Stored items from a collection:

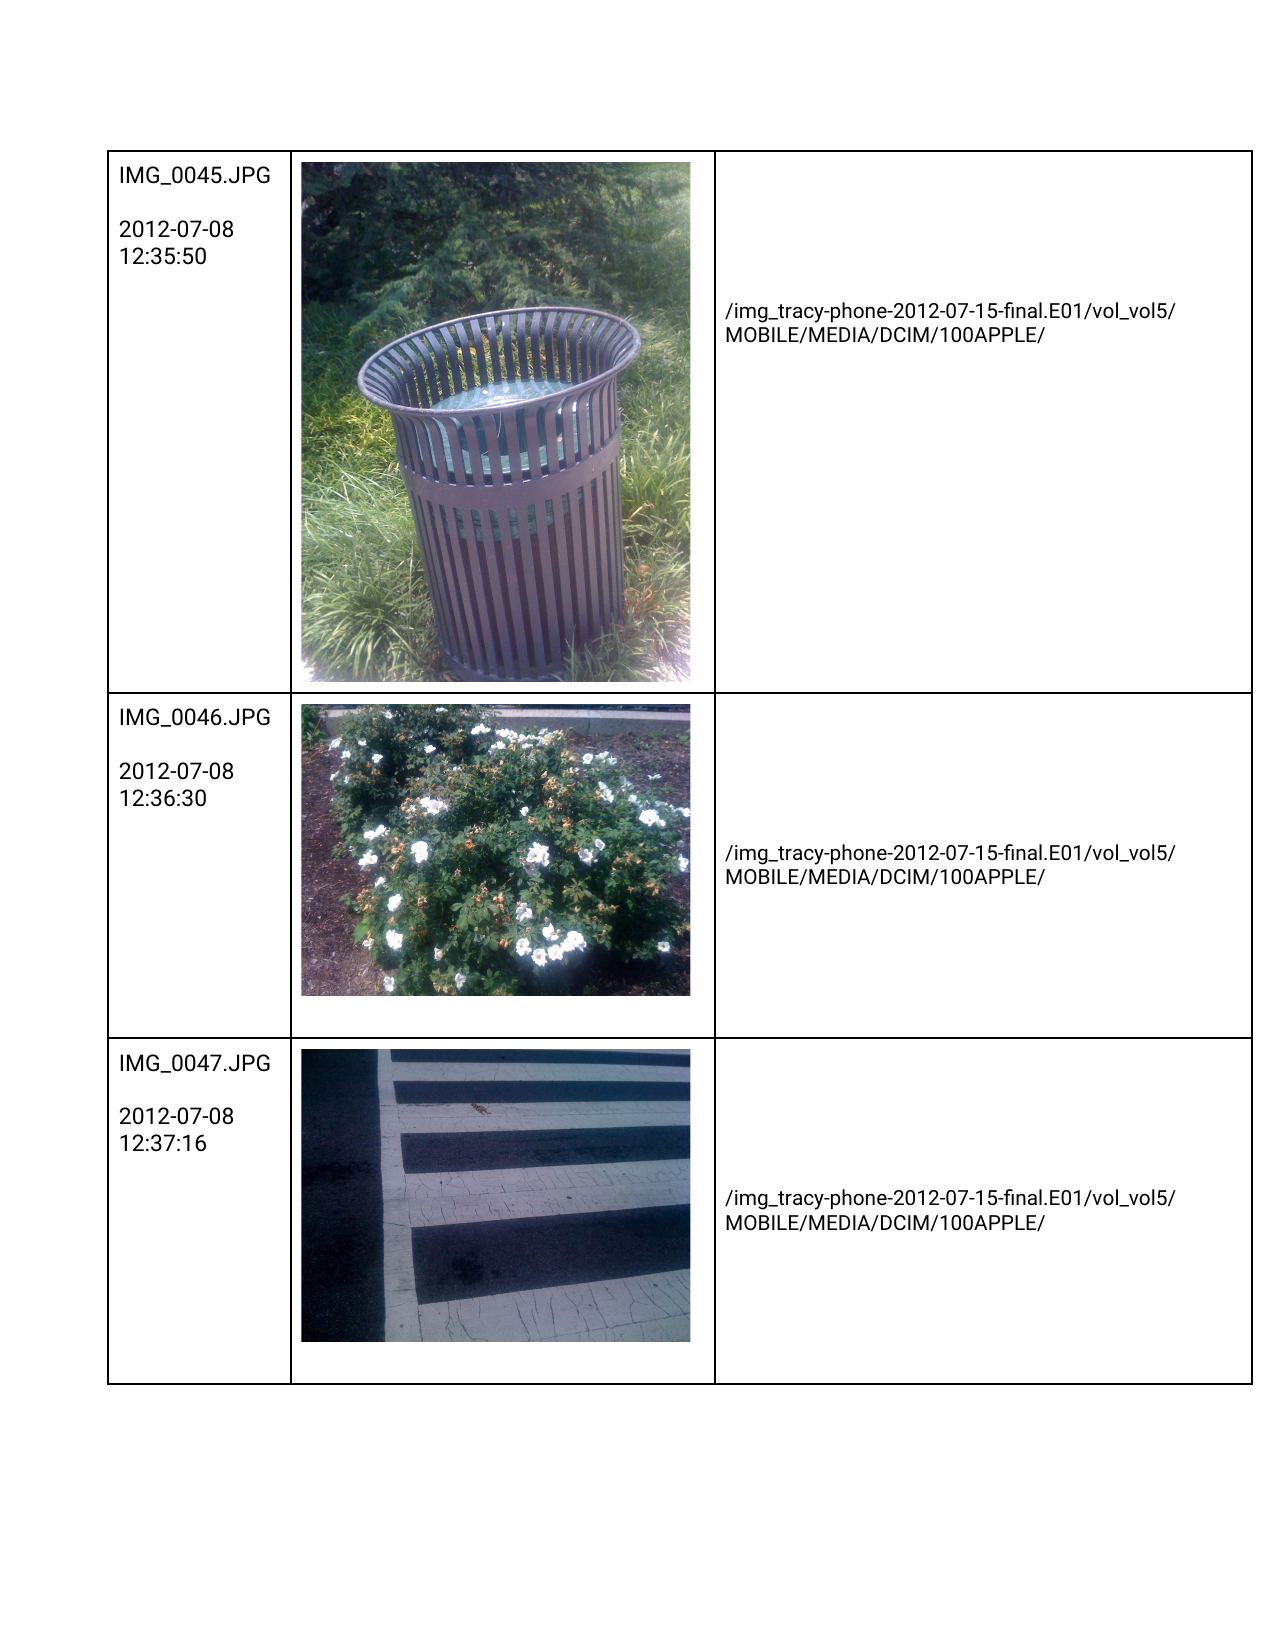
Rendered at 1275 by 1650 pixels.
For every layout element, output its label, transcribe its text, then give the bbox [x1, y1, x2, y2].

table_cell [292, 694, 714, 1037]
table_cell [716, 1039, 1251, 1383]
picture [301, 1049, 691, 1342]
table_cell [292, 1039, 714, 1383]
table_cell IMG_0047.JPG 2012-07-08 12:37:16 [109, 1039, 290, 1383]
table_cell /img_tracy-phone-2012-07-15-final.E01/vol_vol5/MOBILE/MEDIA/DCIM/100APPLE/ [716, 152, 1251, 692]
table_cell IMG_0046.JPG 2012-07-08 12:36:30 [109, 694, 290, 1037]
table_cell IMG_0045.JPG 2012-07-08 12:35:50 [109, 152, 290, 692]
picture [301, 162, 691, 682]
table_cell /img_tracy-phone-2012-07-15-final.E01/vol_vol5/MOBILE/MEDIA/DCIM/100APPLE/ [716, 694, 1251, 1037]
table_cell [292, 152, 714, 692]
picture [301, 704, 691, 996]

Job ::
Restate the records above verbatim. Pictures stay out.

Written response ::
Rendered at 1275 by 1650 pixels.
For every layout element, output its label, transcribe its text, then give the bbox [x1, y1, x2, y2].

table_cell [292, 694, 714, 1037]
table_cell [716, 1039, 1251, 1383]
picture [301, 1049, 691, 1342]
table_cell [292, 1039, 714, 1383]
table_cell IMG_0047.JPG 2012-07-08 12:37:16 [109, 1039, 290, 1383]
table_cell /img_tracy-phone-2012-07-15-final.E01/vol_vol5/MOBILE/MEDIA/DCIM/100APPLE/ [716, 152, 1251, 692]
table_cell IMG_0046.JPG 2012-07-08 12:36:30 [109, 694, 290, 1037]
table_cell IMG_0045.JPG 2012-07-08 12:35:50 [109, 152, 290, 692]
picture [301, 162, 691, 682]
table_cell /img_tracy-phone-2012-07-15-final.E01/vol_vol5/MOBILE/MEDIA/DCIM/100APPLE/ [716, 694, 1251, 1037]
table_cell [292, 152, 714, 692]
picture [301, 704, 691, 996]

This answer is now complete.